** Opening DATA EXTRACTS block **
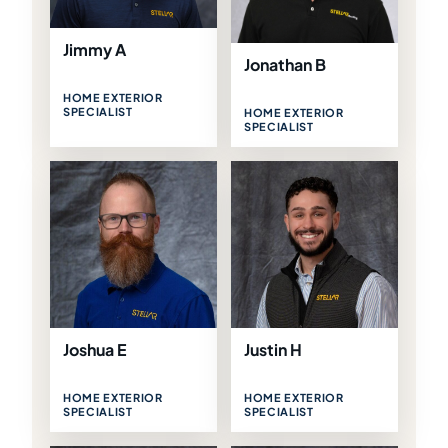
Jimmy A
Jonathan B
HOME EXTERIOR
SPECIALIST
HOME EXTERIOR
SPECIALIST
Joshua E
Justin H
HOME EXTERIOR
HOME EXTERIOR
SPECIALIST
SPECIALIST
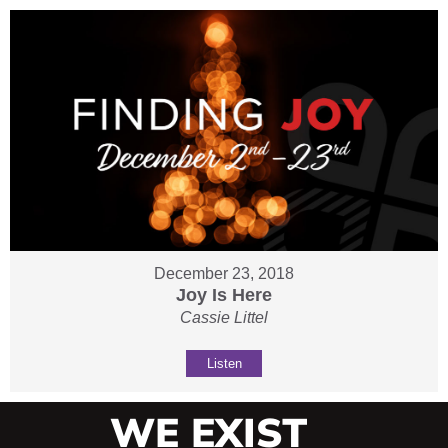
December 23, 2018
Joy Is Here
Cassie Littel
Listen
WE EXIST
** Closing DATA EXTRACTS block **
# TASK:
Repeat the entries exactly and keep the pictures out of the copy.

# RESULT OF THIS TASK:
Jimmy A
Jonathan B
HOME EXTERIOR
SPECIALIST
HOME EXTERIOR
SPECIALIST
Joshua E
Justin H
HOME EXTERIOR
HOME EXTERIOR
SPECIALIST
SPECIALIST
December 23, 2018
Joy Is Here
Cassie Littel
Listen
WE EXIST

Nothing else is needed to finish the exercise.